Dataset items:
_ _ _ _ _ _ _
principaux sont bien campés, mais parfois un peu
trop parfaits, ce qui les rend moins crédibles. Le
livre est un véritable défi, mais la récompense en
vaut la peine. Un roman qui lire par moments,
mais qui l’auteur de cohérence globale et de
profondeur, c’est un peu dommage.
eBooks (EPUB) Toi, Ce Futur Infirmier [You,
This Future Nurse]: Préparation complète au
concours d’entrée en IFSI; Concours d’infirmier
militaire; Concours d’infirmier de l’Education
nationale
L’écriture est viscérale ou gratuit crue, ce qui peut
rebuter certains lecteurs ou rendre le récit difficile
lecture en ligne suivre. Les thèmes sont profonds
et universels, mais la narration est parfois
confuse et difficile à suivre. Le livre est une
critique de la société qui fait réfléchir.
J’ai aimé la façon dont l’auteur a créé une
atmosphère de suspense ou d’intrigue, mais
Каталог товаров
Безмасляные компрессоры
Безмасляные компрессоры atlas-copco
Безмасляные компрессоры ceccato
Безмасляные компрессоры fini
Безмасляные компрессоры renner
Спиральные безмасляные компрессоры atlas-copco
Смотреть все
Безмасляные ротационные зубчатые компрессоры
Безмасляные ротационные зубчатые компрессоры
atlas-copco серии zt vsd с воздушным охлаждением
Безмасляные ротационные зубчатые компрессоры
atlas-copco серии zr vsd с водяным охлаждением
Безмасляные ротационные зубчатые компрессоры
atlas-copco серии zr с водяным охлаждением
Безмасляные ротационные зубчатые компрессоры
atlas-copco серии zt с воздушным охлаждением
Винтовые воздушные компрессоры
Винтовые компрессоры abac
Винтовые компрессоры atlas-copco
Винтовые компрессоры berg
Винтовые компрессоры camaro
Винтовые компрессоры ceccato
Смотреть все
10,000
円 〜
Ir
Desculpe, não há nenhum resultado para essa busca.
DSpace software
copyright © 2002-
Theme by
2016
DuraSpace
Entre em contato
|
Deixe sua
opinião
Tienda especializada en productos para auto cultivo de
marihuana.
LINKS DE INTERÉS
_ _ _ _ _ _ _
(Task to complete)
Can you copy out every line of the entries above, keeping each one word for word?

(Result)
principaux sont bien campés, mais parfois un peu
trop parfaits, ce qui les rend moins crédibles. Le
livre est un véritable défi, mais la récompense en
vaut la peine. Un roman qui lire par moments,
mais qui l’auteur de cohérence globale et de
profondeur, c’est un peu dommage.
eBooks (EPUB) Toi, Ce Futur Infirmier [You,
This Future Nurse]: Préparation complète au
concours d’entrée en IFSI; Concours d’infirmier
militaire; Concours d’infirmier de l’Education
nationale
L’écriture est viscérale ou gratuit crue, ce qui peut
rebuter certains lecteurs ou rendre le récit difficile
lecture en ligne suivre. Les thèmes sont profonds
et universels, mais la narration est parfois
confuse et difficile à suivre. Le livre est une
critique de la société qui fait réfléchir.
J’ai aimé la façon dont l’auteur a créé une
atmosphère de suspense ou d’intrigue, mais
Каталог товаров
Безмасляные компрессоры
Безмасляные компрессоры atlas-copco
Безмасляные компрессоры ceccato
Безмасляные компрессоры fini
Безмасляные компрессоры renner
Спиральные безмасляные компрессоры atlas-copco
Смотреть все
Безмасляные ротационные зубчатые компрессоры
Безмасляные ротационные зубчатые компрессоры
atlas-copco серии zt vsd с воздушным охлаждением
Безмасляные ротационные зубчатые компрессоры
atlas-copco серии zr vsd с водяным охлаждением
Безмасляные ротационные зубчатые компрессоры
atlas-copco серии zr с водяным охлаждением
Безмасляные ротационные зубчатые компрессоры
atlas-copco серии zt с воздушным охлаждением
Винтовые воздушные компрессоры
Винтовые компрессоры abac
Винтовые компрессоры atlas-copco
Винтовые компрессоры berg
Винтовые компрессоры camaro
Винтовые компрессоры ceccato
Смотреть все
10,000
円 〜
Ir
Desculpe, não há nenhum resultado para essa busca.
DSpace software
copyright © 2002-
Theme by
2016
DuraSpace
Entre em contato
|
Deixe sua
opinião
Tienda especializada en productos para auto cultivo de
marihuana.
LINKS DE INTERÉS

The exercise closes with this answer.